Below is the adjusted sample-preparation function and the rest of the flow unchanged. The model and compile blocks remain as in the problem setup; only the label structure is different.

def fetch_targets(p):
    p = p.numpy().decode("utf-8")
    k = os.path.basename(p)[:9]
    if k not in target_map:
        print("Missing key:", k)
        raise ValueError("Missing label key.")
    return tf.convert_to_tensor(target_map[k], dtype=tf.uint8)
def load_frame(p):
    raw = tf.io.read_file(p)
    pic = tf.io.decode_jpeg(raw, channels=3)
    return tf.image.resize_with_crop_or_pad(pic, 360, 360)
def make_sample(file_p):
    y_vec = tf.py_function(func=fetch_targets, inp=[file_p], Tout=tf.uint8)
    y_vec.set_shape([4])
    x = tf.py_function(func=load_frame, inp=[file_p], Tout=tf.uint8)
    x.set_shape([360, 360, 3])
    y_dict = {
        "head_label": y_vec[0],
        "head_cellshape": y_vec[1],
        "head_nucleusshape": y_vec[2],
        "head_cytovacuole": y_vec[3],
    }
    return x, y_dict
split_count = int(file_list_ds.cardinality().numpy() * 0.2)
train_ds = file_list_ds \
  .skip(split_count) \
  .map(make_sample, num_parallel_calls=tf.data.AUTOTUNE) \
  .cache() \
  .batch(100) \
  .prefetch(buffer_size=tf.data.AUTOTUNE)
val_ds = file_list_ds \
  .take(split_count) \
  .map(make_sample, num_parallel_calls=tf.data.AUTOTUNE) \
  .cache() \
  .batch(100) \
  .prefetch(buffer_size=tf.data.AUTOTUNE)
input_tensor = tf.keras.layers.Input(shape=(360, 360, 3))
feats = tf.keras.layers.Rescaling(1./255)(input_tensor)
feats = tf.keras.layers.Conv2D(32, (3, 3), activation='relu', padding='same')(feats)
feats = tf.keras.layers.MaxPooling2D((2, 2))(feats)
feats = tf.keras.layers.Conv2D(64, (3, 3), activation='relu', padding='same')(feats)
feats = tf.keras.layers.MaxPooling2D((2, 2))(feats)
feats = tf.keras.layers.Conv2D(128, (3, 3), activation='relu', padding='same')(feats)
feats = tf.keras.layers.Flatten()(feats)
feats = tf.keras.layers.Dense(128, activation='relu')(feats)
head_label = tf.keras.layers.Dense(len(label_classes))(feats)
head_cellshape = tf.keras.layers.Dense(len(cellshape_classes))(feats)
head_nucleusshape = tf.keras.layers.Dense(len(nucleusshape_classes))(feats)
head_cytovacuole = tf.keras.layers.Dense(len(cytovacuole_classes))(feats)
net = tf.keras.Model(
    inputs=input_tensor,
    outputs=[head_label, head_cellshape, head_nucleusshape, head_cytovacuole]
)
net.compile(
  optimizer=tf.keras.optimizers.Adam(),
  loss={
    "head_label": tf.keras.losses.SparseCategoricalCrossentropy(),
    "head_cellshape": tf.keras.losses.SparseCategoricalCrossentropy(),
    "head_nucleusshape": tf.keras.losses.SparseCategoricalCrossentropy(),
    "head_cytovacuole": tf.keras.losses.SparseCategoricalCrossentropy()
  },
  metrics={
    "head_label": ["sparse_categorical_accuracy"],
    "head_cellshape": ["sparse_categorical_accuracy"],
    "head_nucleusshape": ["sparse_categorical_accuracy"],
    "head_cytovacuole": ["sparse_categorical_accuracy"]
  }
)
history = net.fit(
  train_ds,
  validation_data=val_ds,
  epochs=10,
  batch_size=100,
  validation_steps=1
)

Why this matters

Multi-head models rely on a one-to-one mapping between outputs, losses, and targets.
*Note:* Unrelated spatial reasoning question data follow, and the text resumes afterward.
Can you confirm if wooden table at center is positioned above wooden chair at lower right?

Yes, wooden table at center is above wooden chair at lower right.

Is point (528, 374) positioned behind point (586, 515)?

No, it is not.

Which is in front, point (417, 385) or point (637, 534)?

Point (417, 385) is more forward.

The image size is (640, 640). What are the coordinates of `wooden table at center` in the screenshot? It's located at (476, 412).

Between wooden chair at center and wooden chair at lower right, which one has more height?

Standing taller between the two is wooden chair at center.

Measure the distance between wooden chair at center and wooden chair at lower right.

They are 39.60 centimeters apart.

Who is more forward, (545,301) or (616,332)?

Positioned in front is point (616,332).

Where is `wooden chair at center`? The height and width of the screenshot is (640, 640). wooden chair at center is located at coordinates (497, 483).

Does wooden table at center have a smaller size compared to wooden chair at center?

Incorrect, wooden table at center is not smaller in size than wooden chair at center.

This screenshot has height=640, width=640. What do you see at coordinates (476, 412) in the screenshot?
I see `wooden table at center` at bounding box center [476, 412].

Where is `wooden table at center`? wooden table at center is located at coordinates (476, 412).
If the dataset couples all targets into a single vector, the framework cannot disambiguate which slice belongs to which head. Aligning structures prevents subtle training bugs, keeps metrics attached to the right heads, and makes failure modes immediately interpretable.

Takeaways

Mirror the model’s output structure in the labels your dataset yields. For multi-output classification with separate SparseCategoricalCrossentropy losses, pass a dict of targets whose keys match the model’s head names. This small adjustment resolves the structure mismatch and lets Keras connect each y_true to its corresponding y_pred and loss function without guesswork.

The article is based on a question from StackOverflow by Fish4203 and an answer by hvater.